• [SOAL LATIHAN]:
1. Apakah pernyataan berikut sesuai dengan teks tentang kekerasan di Aceh? (a) Penembakan terhadap dua orang masyarakat di Aceh Timur terjadi pada Minggu, 5 Maret 2017. (b) Penyebab senjata api ilegal masih bebas beredar di Aceh sudah diketahui. (c) Posko yang diberondong pada 6 Maret 2017 adalah posko calon gubernur Aceh. Jawablah ya atau tidak untuk tiap pernyataan, lalu kutip persis kata-kata teks yang menentukan jawaban itu.
2. Buatlah ringkasan teks tentang kekerasan di Aceh dalam dua kalimat.

• [KUTIPAN PILIHAN]:
══════

"Kekalnya" Kekerasan di Aceh

Oleh: Khairil Miswar 

Banda Aceh, 10 Maret 2017

Ilustrasi
Sumber Foto: toonsonline.net

Sudah menjadi semacam aksioma, bahwa rentetan kekerasan yang terus terjadi di Aceh pasca damai, dianggap sebagai sebuah kewajaran. Argumen yang diajukan cukup klasik, di mana kondisi tersebut dianggap sebagai ekses konflik yang terjadi puluhan tahun. Alasan-alasan serupa inilah yang terus dipertahankan sebagai satu-satunya tawaran jawaban sehingga memberi kesan bahwa rupa-rupa kekerasan yang terus bermunculan di Aceh hanyalah fenomena biasa. 

Baru-baru ini, Aceh kembali dibuat geger dengan aksi penembakan membabi-buta terhadap dua orang masyarakat di Aceh Timur pada Minggu, 5 Maret 2017. Belum lagi kasus Aceh Timur terungkap, masyarakat Aceh kembali dikejutkan dengan pemberondongan posko calon bupati/ wakil bupati Pidie, Roni Ahmad-Fadhullah pada Senin, 6 Maret 2017. Dan bukan tidak mungkin aksi barbarian ini akan terus berulang di tempat-tempat lainnya di Aceh.

Terlepas apa yang menjadi motif dari perilaku kejahatan kemanusiaan tersebut, yang jelas tindakan tersebut dalam jangka panjang akan merusak suasana damai di Aceh. Tindakan barbar tersebut akan kembali menyemai ketakutan di tengah masyarakat Aceh. Dan kondisi ini tentunya akan sangat mengganggu tatanan kehidupan sosial, politik, keamanan dan perekonomian di Aceh.

Senjata Api Ilegal

Salah faktor yang membuat kekalnya kekerasan di Aceh adalah kepemilikan senjata api ilegal oleh oknum masyarakat, dan “gagalnya” pihak Kepolisian Aceh dalam menertibkan senjata api. Disebut “gagal” karena persoalan senjata api ilegal ini bukan persoalan yang muncul baru-baru ini. Tidak diketahui apa yang menjadi penyebab senjata api ilegal masih bebas beredar di Aceh, padahal Aceh telah berada dalam suasana damai selama dua belas tahun. Masih bebasnya peredaran senjata api ilegal adalah faktor utama yang mempermulus tindak kekekerasan menggunakan senjata di Aceh.

══════

• [BAHAN YANG DISEDIAKAN]:
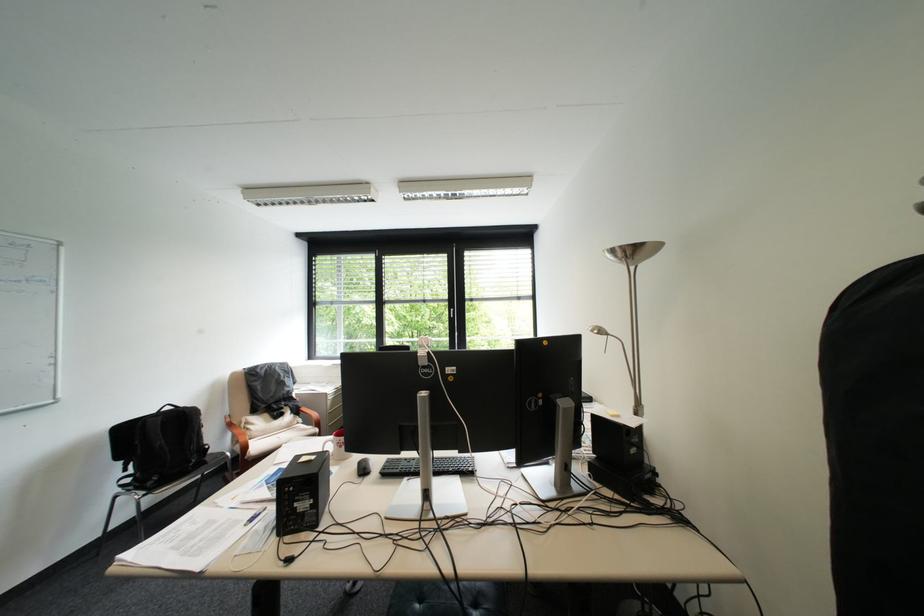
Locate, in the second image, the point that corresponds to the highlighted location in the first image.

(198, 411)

══════

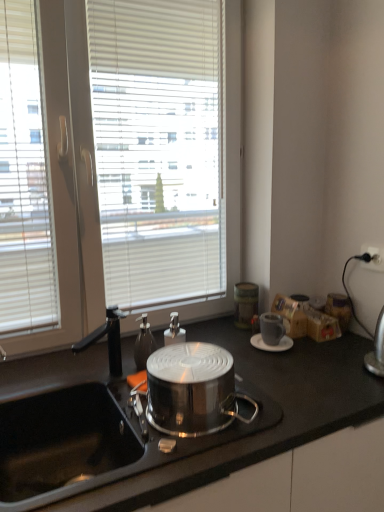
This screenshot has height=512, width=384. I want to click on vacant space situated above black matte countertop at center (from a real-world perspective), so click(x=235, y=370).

══════

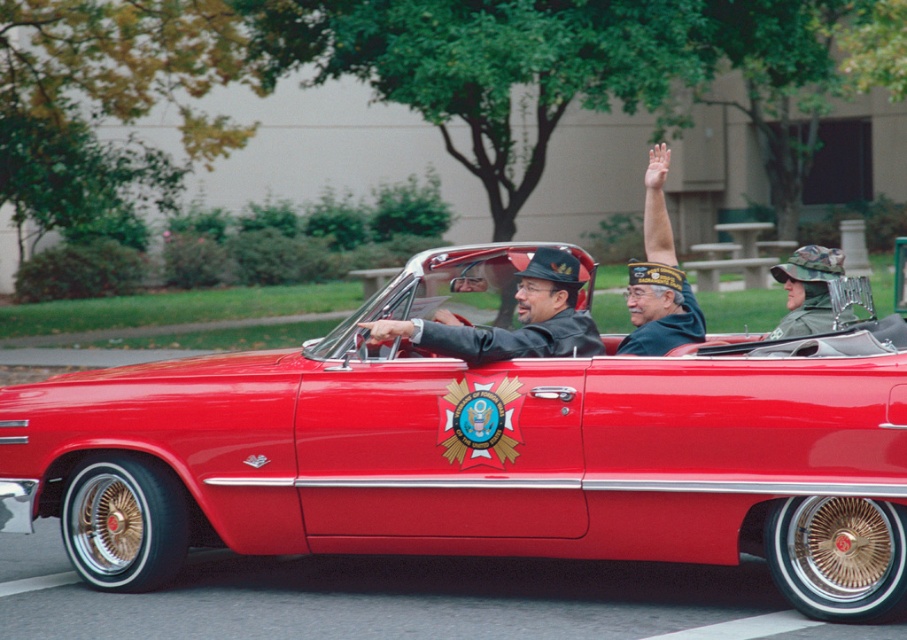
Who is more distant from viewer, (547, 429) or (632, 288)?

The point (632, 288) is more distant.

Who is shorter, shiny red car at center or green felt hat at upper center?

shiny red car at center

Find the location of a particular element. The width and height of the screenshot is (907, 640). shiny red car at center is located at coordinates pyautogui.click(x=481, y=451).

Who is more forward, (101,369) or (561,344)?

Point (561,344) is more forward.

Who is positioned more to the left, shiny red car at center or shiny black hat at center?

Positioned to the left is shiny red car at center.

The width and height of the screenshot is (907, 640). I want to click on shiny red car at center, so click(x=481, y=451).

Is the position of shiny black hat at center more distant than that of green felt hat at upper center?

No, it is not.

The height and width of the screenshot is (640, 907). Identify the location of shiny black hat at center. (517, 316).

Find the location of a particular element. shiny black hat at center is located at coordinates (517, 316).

══════

• [JAWABAN TIAP SOAL]:
1.
(a) Ya: "aksi penembakan membabi-buta terhadap dua orang masyarakat di Aceh Timur pada Minggu, 5 Maret 2017".
(b) Tidak: "Tidak diketahui apa yang menjadi penyebab senjata api ilegal masih bebas beredar di Aceh".
(c) Tidak: "pemberondongan posko calon bupati/ wakil bupati Pidie, Roni Ahmad-Fadhullah pada Senin, 6 Maret 2017".

2. Kekerasan yang terus terjadi di Aceh pasca damai dianggap wajar sebagai ekses konflik puluhan tahun, sedangkan penembakan di Aceh Timur dan pemberondongan posko calon bupati/wakil bupati Pidie pada Maret 2017 akan merusak suasana damai dan kembali menyemai ketakutan. Kekekalan kekerasan itu antara lain disebabkan oleh kepemilikan senjata api ilegal oleh oknum masyarakat dan "gagalnya" Kepolisian Aceh menertibkan senjata api, padahal Aceh telah berada dalam suasana damai selama dua belas tahun.